Climate change brings the UK’s hidden past to the surface
Ars Technica 2018-08-01

Enlarge / Crop marks trace the circular boundaries of a prehistoric settlement, with the faint outlines of a Roman villa inside. (credit: Crown Copyright: Royal Commission on the Ancient and Historical Monuments of Wales)
In southern Wales’ Vale of Glamorgan, archaeologists flying over a prehistoric settlement they had previously studied got a surprise: the ghostly outline of a Roman villa on the ground inside the older settlement’s boundaries. “We know of Roman villas built within prehistoric settlements elsewhere,” the Royal Commission on the Ancient and Historical Monuments of Wales wrote in a published statement, “but this is a new example.”
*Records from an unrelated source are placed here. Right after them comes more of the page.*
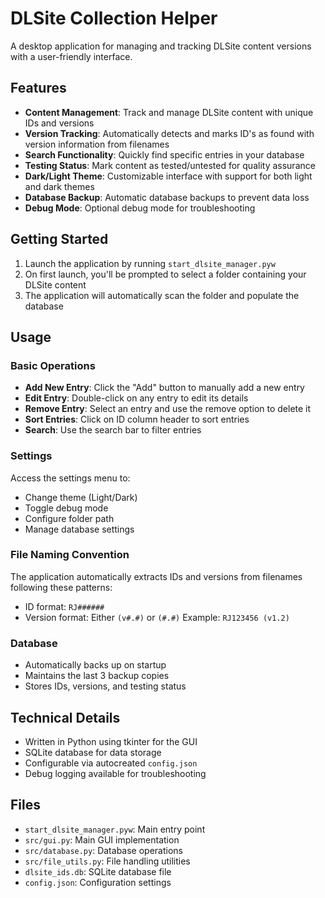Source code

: # DLSite Collection Helper

A desktop application for managing and tracking DLSite content versions with a user-friendly interface.

## Features

- **Content Management**: Track and manage DLSite content with unique IDs and versions
- **Version Tracking**: Automatically detects and marks ID's as found with version information from filenames
- **Search Functionality**: Quickly find specific entries in your database
- **Testing Status**: Mark content as tested/untested for quality assurance
- **Dark/Light Theme**: Customizable interface with support for both light and dark themes
- **Database Backup**: Automatic database backups to prevent data loss
- **Debug Mode**: Optional debug mode for troubleshooting

## Getting Started

1. Launch the application by running `start_dlsite_manager.pyw`
2. On first launch, you'll be prompted to select a folder containing your DLSite content
3. The application will automatically scan the folder and populate the database

## Usage

### Basic Operations

- **Add New Entry**: Click the "Add" button to manually add a new entry
- **Edit Entry**: Double-click on any entry to edit its details
- **Remove Entry**: Select an entry and use the remove option to delete it
- **Sort Entries**: Click on ID column header to sort entries
- **Search**: Use the search bar to filter entries

### Settings

Access the settings menu to:
- Change theme (Light/Dark)
- Toggle debug mode
- Configure folder path
- Manage database settings

### File Naming Convention

The application automatically extracts IDs and versions from filenames following these patterns:
- ID format: `RJ######`
- Version format: Either `(v#.#)` or `(#.#)`
Example: `RJ123456 (v1.2)`

### Database

- Automatically backs up on startup
- Maintains the last 3 backup copies
- Stores IDs, versions, and testing status

## Technical Details

- Written in Python using tkinter for the GUI
- SQLite database for data storage
- Configurable via autocreated `config.json`
- Debug logging available for troubleshooting

## Files

- `start_dlsite_manager.pyw`: Main entry point
- `src/gui.py`: Main GUI implementation
- `src/database.py`: Database operations
- `src/file_utils.py`: File handling utilities
- `dlsite_ids.db`: SQLite database file
- `config.json`: Configuration settings
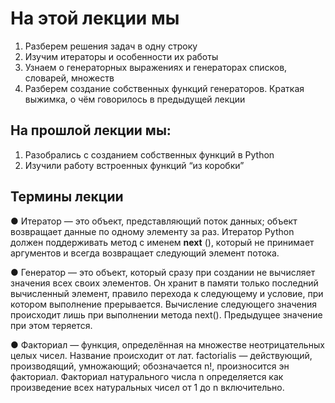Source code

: # На этой лекции мы
1. Разберем решения задач в одну строку
2. Изучим итераторы и особенности их работы
3. Узнаем о генераторных выражениях и генераторах списков, словарей,
множеств
4. Разберем создание собственных функций генераторов.
Краткая выжимка, о чём говорилось
в предыдущей лекции

## На прошлой лекции мы:

1. Разобрались с созданием собственных функций в Python
2. Изучили работу встроенных функций “из коробки”
## Термины лекции
● Итератор — это объект, представляющий поток данных; объект возвращает
данные по одному элементу за раз. Итератор Python должен поддерживать
метод с именем __next__ (), который не принимает аргументов и всегда
возвращает следующий элемент потока.

● Генератор — это объект, который сразу при создании не вычисляет значения
всех своих элементов. Он хранит в памяти только последний вычисленный
элемент, правило перехода к следующему и условие, при котором
выполнение прерывается. Вычисление следующего значения происходит лишь при выполнении метода next(). Предыдущее значение при этом
теряется.

● Факториал — функция, определённая на множестве неотрицательных целых
чисел. Название происходит от лат. factorialis — действующий, производящий,
умножающий; обозначается n!, произносится эн факториал. Факториал
натурального числа n определяется как произведение всех натуральных
чисел от 1 до n включительно.
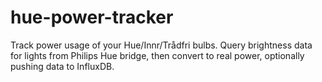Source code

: # hue-power-tracker
Track power usage of your Hue/Innr/Trådfri bulbs. Query brightness data for lights from Philips Hue bridge, then convert to real power, optionally pushing data to InfluxDB.
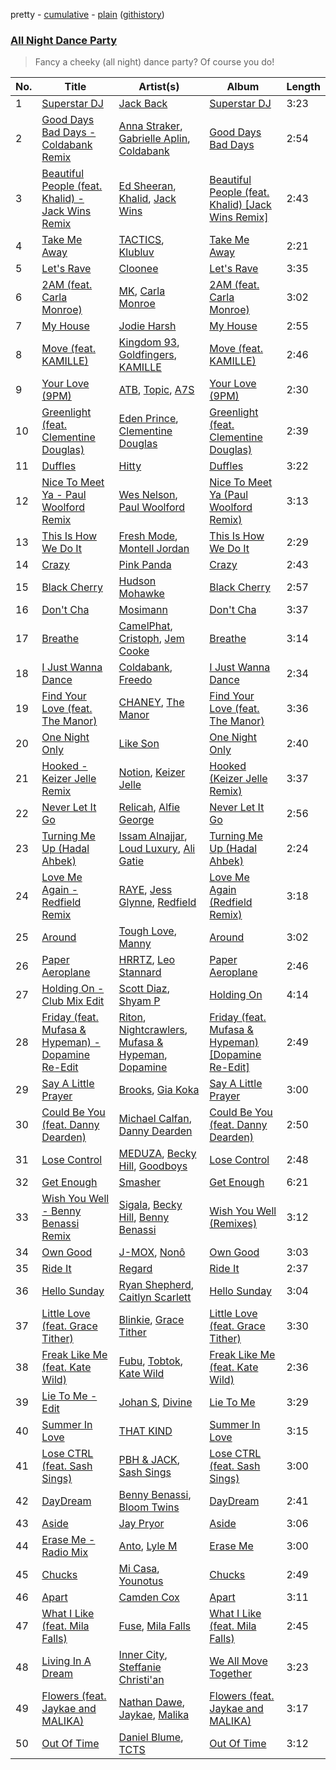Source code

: pretty - [cumulative](https://github.com/vitokorn/spotify-playlist-archive/blob/master/playlists/cumulative/All%20Night%20Dance%20Party.md) - [plain](https://github.com/vitokorn/spotify-playlist-archive/blob/master/playlists/plain/37i9dQZF1DX0MXH7aN4Pxn) ([githistory](https://github.githistory.xyz/vitokorn/spotify-playlist-archive/blob/master/playlists/plain/37i9dQZF1DX0MXH7aN4Pxn))

### [All Night Dance Party](https://open.spotify.com/playlist/37i9dQZF1DX0MXH7aN4Pxn)

> Fancy a cheeky (all night) dance party? Of course you do!

| No. | Title | Artist(s) | Album | Length |
|---|---|---|---|---|
| 1 | [Superstar DJ](https://open.spotify.com/track/1sBWIYYhcXxy1fh64LoQJ5) | [Jack Back](https://open.spotify.com/artist/4bXUaTjc7TQTvLqqCAlfYt) | [Superstar DJ](https://open.spotify.com/album/7AgXpOJlCV2EMKGvSyxLvx) | 3:23 |
| 2 | [Good Days Bad Days - Coldabank Remix](https://open.spotify.com/track/7qE2ehuuoOqGnD241PygvZ) | [Anna Straker](https://open.spotify.com/artist/4irCZ5mqRsmTXEEbMvO2VZ), [Gabrielle Aplin](https://open.spotify.com/artist/3w6zswp5THsSKYLICUbDTZ), [Coldabank](https://open.spotify.com/artist/3JOvRLynmP4mA6dvlWARoA) | [Good Days Bad Days](https://open.spotify.com/album/2hhnvV63s1cbyTqgGwJRc9) | 2:54 |
| 3 | [Beautiful People (feat. Khalid) - Jack Wins Remix](https://open.spotify.com/track/7fvUMiyapMsRRxr07cU8Ef) | [Ed Sheeran](https://open.spotify.com/artist/6eUKZXaKkcviH0Ku9w2n3V), [Khalid](https://open.spotify.com/artist/6LuN9FCkKOj5PcnpouEgny), [Jack Wins](https://open.spotify.com/artist/5v8ZROs9c26k4yGMxUkebt) | [Beautiful People (feat. Khalid) [Jack Wins Remix]](https://open.spotify.com/album/2yiy9cd2QktrNvWC2EUi0k) | 2:43 |
| 4 | [Take Me Away](https://open.spotify.com/track/588WlnobfkRMN1riVEOA2G) | [TACTICS](https://open.spotify.com/artist/47CxUbkc8DhkqPWDDiNw34), [Klubluv](https://open.spotify.com/artist/7dv4D43d3p5CHKjYVgYCSj) | [Take Me Away](https://open.spotify.com/album/61kld4YUQixrYoAyxrgoip) | 2:21 |
| 5 | [Let's Rave](https://open.spotify.com/track/2MLN5oiw0yDLOZYbNlEOM9) | [Cloonee](https://open.spotify.com/artist/7MdlXmq2HViAJWo9cf30sR) | [Let's Rave](https://open.spotify.com/album/1qzx6EcoRK9vMGnZq9lRAk) | 3:35 |
| 6 | [2AM (feat. Carla Monroe)](https://open.spotify.com/track/2dh6Pnl5egc1FrQS6EsW4n) | [MK](https://open.spotify.com/artist/1yqxFtPHKcGcv6SXZNdyT9), [Carla Monroe](https://open.spotify.com/artist/4S9LNSZusH3XflT3g32bqB) | [2AM (feat. Carla Monroe)](https://open.spotify.com/album/4CAvGuvYg9frLJFbPPHLmB) | 3:02 |
| 7 | [My House](https://open.spotify.com/track/2nIaXCaDBXXALg3gKajbLB) | [Jodie Harsh](https://open.spotify.com/artist/0470FSE19wkoZe4R06GW9i) | [My House](https://open.spotify.com/album/240UfV3VITJsiUJjn3dKhf) | 2:55 |
| 8 | [Move (feat. KAMILLE)](https://open.spotify.com/track/0BIVLvVkiWqXN6G94tgSMG) | [Kingdom 93](https://open.spotify.com/artist/2z0SdfJJMftzqGXrjDVlph), [Goldfingers](https://open.spotify.com/artist/7LV1GFyy93NOwrWSbdSxeq), [KAMILLE](https://open.spotify.com/artist/0XSz7OqyhKBKRq4ZU8WpAo) | [Move (feat. KAMILLE)](https://open.spotify.com/album/5zu1v2kggbMrdZw4kqbcPw) | 2:46 |
| 9 | [Your Love (9PM)](https://open.spotify.com/track/5YaskwnGDZFDRipaqzbwQx) | [ATB](https://open.spotify.com/artist/7jZM5w05mGhw6wTB1okhD9), [Topic](https://open.spotify.com/artist/0u6GtibW46tFX7koQ6uNJZ), [A7S](https://open.spotify.com/artist/5Wg2b4Mp42gicxEeDNawf7) | [Your Love (9PM)](https://open.spotify.com/album/7F9yYqHRtIZnEGF2tANI4b) | 2:30 |
| 10 | [Greenlight (feat. Clementine Douglas)](https://open.spotify.com/track/5D3Bf5y0Y51p8dEdQpM7Li) | [Eden Prince](https://open.spotify.com/artist/31Eea8xaK1xAMyJy2iWE0z), [Clementine Douglas](https://open.spotify.com/artist/4DWuml4Jf6K81b5rAPwMb6) | [Greenlight (feat. Clementine Douglas)](https://open.spotify.com/album/26422GmcV96zY9uJzalG49) | 2:39 |
| 11 | [Duffles](https://open.spotify.com/track/1onxwBZxnwONLP81Yll3xj) | [Hitty](https://open.spotify.com/artist/5ihFvuv44N5h6eYxLyftBi) | [Duffles](https://open.spotify.com/album/4UGAmFNoTM9MTafvLUxDNz) | 3:22 |
| 12 | [Nice To Meet Ya - Paul Woolford Remix](https://open.spotify.com/track/4O8wTbes6DyaqhC73LkAfF) | [Wes Nelson](https://open.spotify.com/artist/4ktBrNjagCGftyuBLJkATq), [Paul Woolford](https://open.spotify.com/artist/4CA8PTrbq1l5IgyvBA2JSV) | [Nice To Meet Ya (Paul Woolford Remix)](https://open.spotify.com/album/5qNmDjr90aWz1rjdifQJbk) | 3:13 |
| 13 | [This Is How We Do It](https://open.spotify.com/track/0S45wqGbuBLuSFUAi9nkXw) | [Fresh Mode](https://open.spotify.com/artist/166MwtUacodwKnPxyroDV3), [Montell Jordan](https://open.spotify.com/artist/0iVrCROxeyon7MZUW3MfzT) | [This Is How We Do It](https://open.spotify.com/album/00GBY6a0DTH3utPXArfULt) | 2:29 |
| 14 | [Crazy](https://open.spotify.com/track/40YHYSTnIo0l6Z5Nvti9xl) | [Pink Panda](https://open.spotify.com/artist/4DBNGKCWVHaxuDNBAgTiJH) | [Crazy](https://open.spotify.com/album/0qnl8lEORPWMyPXJx9YwFW) | 2:43 |
| 15 | [Black Cherry](https://open.spotify.com/track/4Jb2yN9IdSSV35jpJtC05B) | [Hudson Mohawke](https://open.spotify.com/artist/6olWbKW2VLhFCHfOi0iEDb) | [Black Cherry](https://open.spotify.com/album/4PcoCxe0Kuits7lC6BQGgP) | 2:57 |
| 16 | [Don't Cha](https://open.spotify.com/track/4E8A1xYxVFzI1Mb0ayWG0n) | [Mosimann](https://open.spotify.com/artist/7sAqpkrQBaOkddsv1Tz1XK) | [Don't Cha](https://open.spotify.com/album/3sw9bsmTwb1YxKDfVyJ4NM) | 3:37 |
| 17 | [Breathe](https://open.spotify.com/track/6TR0FGw4zhlGbQALN065AI) | [CamelPhat](https://open.spotify.com/artist/240wlM8vDrf6S4zCyzGj2W), [Cristoph](https://open.spotify.com/artist/532SqCIYmJyXEdEiCJLgYG), [Jem Cooke](https://open.spotify.com/artist/0AkL5tzM3UsDlWak9E0OwH) | [Breathe](https://open.spotify.com/album/7c4A33WznTkdnqBEmLsWWF) | 3:14 |
| 18 | [I Just Wanna Dance](https://open.spotify.com/track/1LsoAswipJvPzdcSnoQ46C) | [Coldabank](https://open.spotify.com/artist/3JOvRLynmP4mA6dvlWARoA), [Freedo](https://open.spotify.com/artist/2b6Cbp1cgD0hwisrGbKsZJ) | [I Just Wanna Dance](https://open.spotify.com/album/31jRhjDJKyfBO9brqOgMrD) | 2:34 |
| 19 | [Find Your Love (feat. The Manor)](https://open.spotify.com/track/6QyZcpyZM3cYYuDZhzvQ0Q) | [CHANEY](https://open.spotify.com/artist/2dUjApyXX9UqIsFGzoHyhX), [The Manor](https://open.spotify.com/artist/2ZeAzgQtLfcPmMap31S0dZ) | [Find Your Love (feat. The Manor)](https://open.spotify.com/album/4dUafzK5QQ5emJSn7qd1Gj) | 3:36 |
| 20 | [One Night Only](https://open.spotify.com/track/0B9jWxiiY6RJyQKKppKzM2) | [Like Son](https://open.spotify.com/artist/7JtqbsX8jQcZIoAUyG6Gi4) | [One Night Only](https://open.spotify.com/album/0qusXE8mnO8a1ihv7NcoWE) | 2:40 |
| 21 | [Hooked - Keizer Jelle Remix](https://open.spotify.com/track/0zGEuCRSaQpuCfdTK7b7gH) | [Notion](https://open.spotify.com/artist/1uRVM0wBdtyEuU582EeKJM), [Keizer Jelle](https://open.spotify.com/artist/2pC7NEmQM0hrC4Rfg4pluI) | [Hooked (Keizer Jelle Remix)](https://open.spotify.com/album/7qJCtMLCQ02oJ080JCVLu8) | 3:37 |
| 22 | [Never Let It Go](https://open.spotify.com/track/6rWQnz8mMm8iEr8xq1WoAR) | [Relicah](https://open.spotify.com/artist/3M5IeUgphKkpoonBB5TBwn), [Alfie George](https://open.spotify.com/artist/08nSHKjfX7pFcBj9YtvCwY) | [Never Let It Go](https://open.spotify.com/album/1aC6OSpYsO2morZaAZnTzN) | 2:56 |
| 23 | [Turning Me Up (Hadal Ahbek)](https://open.spotify.com/track/4sofJiicQwKsRo3S1vpt39) | [Issam Alnajjar](https://open.spotify.com/artist/6dO0RkhFhjMwLtLQqNgL8r), [Loud Luxury](https://open.spotify.com/artist/6t1gpxYbY8OlLA7D2RiikQ), [Ali Gatie](https://open.spotify.com/artist/4rTv3Ejc7hKMtmoBOK1B4T) | [Turning Me Up (Hadal Ahbek)](https://open.spotify.com/album/4iVUZYC6NjKXt4jOh14dTb) | 2:24 |
| 24 | [Love Me Again - Redfield Remix](https://open.spotify.com/track/3vnXuRlB2PXBCBb96cIquO) | [RAYE](https://open.spotify.com/artist/5KKpBU5eC2tJDzf0wmlRp2), [Jess Glynne](https://open.spotify.com/artist/4ScCswdRlyA23odg9thgIO), [Redfield](https://open.spotify.com/artist/2cW1LUTqGx2JMe0oAGx9OV) | [Love Me Again (Redfield Remix)](https://open.spotify.com/album/1Mx7WNW9T6LsMc8mRkQjR6) | 3:18 |
| 25 | [Around](https://open.spotify.com/track/6NMWO6rsZIvHadBzveLkQr) | [Tough Love](https://open.spotify.com/artist/16KSSLMXOdKQ2MHt9bOHTG), [Manny](https://open.spotify.com/artist/3kphE8CogR6Xe1KYkwQn79) | [Around](https://open.spotify.com/album/5JT9HdNjykpc9Q3sq8q1WQ) | 3:02 |
| 26 | [Paper Aeroplane](https://open.spotify.com/track/2s1llPwKOzX8PBNmSiWcw5) | [HRRTZ](https://open.spotify.com/artist/6VpuPMBN4oVa62K1wS9bGS), [Leo Stannard](https://open.spotify.com/artist/37fzXndf2fxVrk7qarhyo0) | [Paper Aeroplane](https://open.spotify.com/album/7d3HZmo0uWEdJ05myCawaR) | 2:46 |
| 27 | [Holding On - Club Mix Edit](https://open.spotify.com/track/0MWryyZ4rXymE2R5evBstE) | [Scott Diaz](https://open.spotify.com/artist/5nH9A6diTpYZVs8YuPB8kw), [Shyam P](https://open.spotify.com/artist/6MEz9NMqBseGCPes6zV3cj) | [Holding On](https://open.spotify.com/album/0NuOPaLDnfbih0gpp38BHF) | 4:14 |
| 28 | [Friday (feat. Mufasa & Hypeman) - Dopamine Re-Edit](https://open.spotify.com/track/4cG7HUWYHBV6R6tHn1gxrl) | [Riton](https://open.spotify.com/artist/7i9j813KFoSBMldGqlh2Z1), [Nightcrawlers](https://open.spotify.com/artist/1gALaWbNDnwS2ECV09sn2A), [Mufasa & Hypeman](https://open.spotify.com/artist/4L2dV3zY7RmkeiNO035Fi0), [Dopamine](https://open.spotify.com/artist/3Edve4VIATi0OZngclQlkN) | [Friday (feat. Mufasa & Hypeman) [Dopamine Re-Edit]](https://open.spotify.com/album/39qsmsNRXjVaFqTZj9af0j) | 2:49 |
| 29 | [Say A Little Prayer](https://open.spotify.com/track/1R21QoQWvXJv5stDGp0eJz) | [Brooks](https://open.spotify.com/artist/4mHAu7NX2UNsnGXjviBD9e), [Gia Koka](https://open.spotify.com/artist/71WExccCBN2mw0klSzfYzz) | [Say A Little Prayer](https://open.spotify.com/album/34bnP1Z1Q6Nnr5MNugg1Qp) | 3:00 |
| 30 | [Could Be You (feat. Danny Dearden)](https://open.spotify.com/track/4UIUaKFABiomFavFdKOwMb) | [Michael Calfan](https://open.spotify.com/artist/4CuipEvwcoQggmCV8jpKF9), [Danny Dearden](https://open.spotify.com/artist/52kE0a8ilvPQop3NN7tplj) | [Could Be You (feat. Danny Dearden)](https://open.spotify.com/album/1K5fNuI3Pib5TI1VDOu4FL) | 2:50 |
| 31 | [Lose Control](https://open.spotify.com/track/7CHi4DtfK4heMlQaudCuHK) | [MEDUZA](https://open.spotify.com/artist/0xRXCcSX89eobfrshSVdyu), [Becky Hill](https://open.spotify.com/artist/4EPJlUEBy49EX1wuFOvtjK), [Goodboys](https://open.spotify.com/artist/2nm38smINjms1LtczR0Cei) | [Lose Control](https://open.spotify.com/album/1qSOaTvsCOyFJya3v1UzkP) | 2:48 |
| 32 | [Get Enough](https://open.spotify.com/track/3kPNXfwXAiOBPH6z5wSijK) | [Smasher](https://open.spotify.com/artist/7Gdsb4o1bTZa6uhI3jwkff) | [Get Enough](https://open.spotify.com/album/6jPnNeSKK5YJcZwtBoa4Pt) | 6:21 |
| 33 | [Wish You Well - Benny Benassi Remix](https://open.spotify.com/track/49jQjsgh1bqjLW1UXGPIj2) | [Sigala](https://open.spotify.com/artist/1IueXOQyABrMOprrzwQJWN), [Becky Hill](https://open.spotify.com/artist/4EPJlUEBy49EX1wuFOvtjK), [Benny Benassi](https://open.spotify.com/artist/4Ws2otunReOa6BbwxxpCt6) | [Wish You Well (Remixes)](https://open.spotify.com/album/4Sa6vVIaKKiPQ87kcMR0W4) | 3:12 |
| 34 | [Own Good](https://open.spotify.com/track/0NHIihP09m4QVBxStXPnHo) | [J-MOX](https://open.spotify.com/artist/0cFSCEnmtvNCdKNxPLSwP2), [Nonô](https://open.spotify.com/artist/2izgj6WOKJsuCRCQUKOoVO) | [Own Good](https://open.spotify.com/album/7iJszRXgxas5ofCp8lUAnp) | 3:03 |
| 35 | [Ride It](https://open.spotify.com/track/2tnVG71enUj33Ic2nFN6kZ) | [Regard](https://open.spotify.com/artist/4ofCBoyEiGSePFAG500xev) | [Ride It](https://open.spotify.com/album/4zOhjJfe0dwqsNdDYk622E) | 2:37 |
| 36 | [Hello Sunday](https://open.spotify.com/track/2rLO0WXRwcxJJRYLHzRJpz) | [Ryan Shepherd](https://open.spotify.com/artist/2YZWwLVlUDK3KUziV2XHUx), [Caitlyn Scarlett](https://open.spotify.com/artist/1Bztk1lPSvwiBJCujObyxU) | [Hello Sunday](https://open.spotify.com/album/7IDAmawI1FJX9wgrJ3DaCc) | 3:04 |
| 37 | [Little Love (feat. Grace Tither)](https://open.spotify.com/track/5FQUb9sBnjA2Cd0lujJ3hr) | [Blinkie](https://open.spotify.com/artist/0nJcDqY6ox4kHB92AuRA8j), [Grace Tither](https://open.spotify.com/artist/0W2uPY2bPqyGxEYBJUuHfa) | [Little Love (feat. Grace Tither)](https://open.spotify.com/album/6lHj117hPNngTDVKswcP5x) | 3:30 |
| 38 | [Freak Like Me (feat. Kate Wild)](https://open.spotify.com/track/1QkIc6EzKTpPLCX759W497) | [Fubu](https://open.spotify.com/artist/5U99N4P6k5PDjiOJz8qE96), [Tobtok](https://open.spotify.com/artist/6pcxIOhQCNb7DX2iuEXgxL), [Kate Wild](https://open.spotify.com/artist/3GaPIF26mniFIX3T3Pv66l) | [Freak Like Me (feat. Kate Wild)](https://open.spotify.com/album/5itPNCuJ4WF7h7K46OYHZE) | 2:36 |
| 39 | [Lie To Me - Edit](https://open.spotify.com/track/2mbPslRSMUS3eNIPzpfBdN) | [Johan S](https://open.spotify.com/artist/2An2rcMqBw43CIZbmeesnd), [Divine](https://open.spotify.com/artist/11ycSvFZCC0BFloxOAaray) | [Lie To Me](https://open.spotify.com/album/4423DiFONpdjcEKIunfbd8) | 3:29 |
| 40 | [Summer In Love](https://open.spotify.com/track/3mUN3ODbYMtF34rk68aAuX) | [THAT KIND](https://open.spotify.com/artist/4zxtCQ4mwZH38FVCSbpqlZ) | [Summer In Love](https://open.spotify.com/album/0Fql9ZWdNUR1knRYsUjPcp) | 3:15 |
| 41 | [Lose CTRL (feat. Sash Sings)](https://open.spotify.com/track/1dK5t2UGFfEAY7vBDb75Gz) | [PBH & JACK](https://open.spotify.com/artist/5WzFz4sQSN1HgSZLmIgHBl), [Sash Sings](https://open.spotify.com/artist/2vN55dx634ecSvLDhXxF6N) | [Lose CTRL (feat. Sash Sings)](https://open.spotify.com/album/2FsBkwJJJYKEp42C0A3N5V) | 3:00 |
| 42 | [DayDream](https://open.spotify.com/track/1MKQj677S3V9umUj7Eip0t) | [Benny Benassi](https://open.spotify.com/artist/4Ws2otunReOa6BbwxxpCt6), [Bloom Twins](https://open.spotify.com/artist/4ae1CMoZOjwIOUmhJlA9Tt) | [DayDream](https://open.spotify.com/album/31egk9DjVGcNDrZOO7oBzI) | 2:41 |
| 43 | [Aside](https://open.spotify.com/track/5J7A8bZU1GaZpbZrAkAq4r) | [Jay Pryor](https://open.spotify.com/artist/1ZUpQr4VSnnP86WbaRRMpd) | [Aside](https://open.spotify.com/album/7JTUNTKBI02GVezHsE43lz) | 3:06 |
| 44 | [Erase Me - Radio Mix](https://open.spotify.com/track/4ShXwskjzmFPM8yEKJCkw3) | [Anto](https://open.spotify.com/artist/1GE165o9hlsv2zQETzQix7), [Lyle M](https://open.spotify.com/artist/5J0iPuLDGWBQYuhwiTJ4LL) | [Erase Me](https://open.spotify.com/album/5HkJ1JkyK9tCdhaL8KDDVt) | 3:00 |
| 45 | [Chucks](https://open.spotify.com/track/2syb6g2gf1rj50CovNjtI6) | [Mi Casa](https://open.spotify.com/artist/6c7bGIcrxaMdYSn6htbHj0), [Younotus](https://open.spotify.com/artist/67ghKnycRX6VM1xfqJSMlH) | [Chucks](https://open.spotify.com/album/1NtBG3u5z3xHdvl3fYFaZW) | 2:49 |
| 46 | [Apart](https://open.spotify.com/track/04T6le39W5Z6lTTDSfWgt9) | [Camden Cox](https://open.spotify.com/artist/5mNpMP01Co4vXZ3U0fWP3C) | [Apart](https://open.spotify.com/album/6sgFdQF6T4xjyNGrdSOOWX) | 3:11 |
| 47 | [What I Like (feat. Mila Falls)](https://open.spotify.com/track/1BEW1peN2SNXU0L2nql5Te) | [Fuse](https://open.spotify.com/artist/7xCCjSSqo7y2OUpJ2DMMrs), [Mila Falls](https://open.spotify.com/artist/5m1yocXnIqkhC8dyQQd6Ve) | [What I Like (feat. Mila Falls)](https://open.spotify.com/album/6aTI29nxYuBnNSRoTJOaVA) | 2:45 |
| 48 | [Living In A Dream](https://open.spotify.com/track/4Bft1AUpbtGrufPoWnUhtJ) | [Inner City](https://open.spotify.com/artist/0vUJ3QLN3MlRfjOc2LjGWp), [Steffanie Christi'an](https://open.spotify.com/artist/7kY9ne2m81JVEziwNj9tTF) | [We All Move Together](https://open.spotify.com/album/6H0EcJF033CuU5TsJqzoid) | 3:23 |
| 49 | [Flowers (feat. Jaykae and MALIKA)](https://open.spotify.com/track/5aYWnrsYvJk8NT7PmUcxVN) | [Nathan Dawe](https://open.spotify.com/artist/2gduEC76ry33RVurAvT05p), [Jaykae](https://open.spotify.com/artist/1sLYZv95ZXwVfyGHan5w45), [Malika](https://open.spotify.com/artist/4oCDlRaa8yRpe4keBeoVjb) | [Flowers (feat. Jaykae and MALIKA)](https://open.spotify.com/album/6HlRVGjN1psbbNjpfToGio) | 3:17 |
| 50 | [Out Of Time](https://open.spotify.com/track/7ALb8r0TIydlwzOfzgFzy2) | [Daniel Blume](https://open.spotify.com/artist/7pbay7w0V7OdIr3jzSRkHj), [TCTS](https://open.spotify.com/artist/1mFGfrveXbpolppPgO29Io) | [Out Of Time](https://open.spotify.com/album/2JSbmQ8Y7wYdoI3U6PxLkX) | 3:12 |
Other new discoveries have been popping up across the British Isles over the last few weeks. An atmospheric high pressure system parked over Scandinavia has made the weather hotter and drier than usual across much of northern Europe. The resultant drought creates the perfect conditions for what archaeologists call “crop marks.”
Stone walls or foundations buried beneath a modern landscape tend to absorb more heat than the soil around them. The heat that those buried stones radiate can bake the soil above to a lighter color, so the outlines of ancient buildings and fences show up on the parched surface of modern lawns and fields. The shapes of centuries-old garden beds and paths have emerged from the lawns of several old estates in the UK. At Gawthorpe Hall in Lancashire, the shapes included some details no one had seen before that may be the ruins of even older gardens, dating back to the reign of Elizabeth I.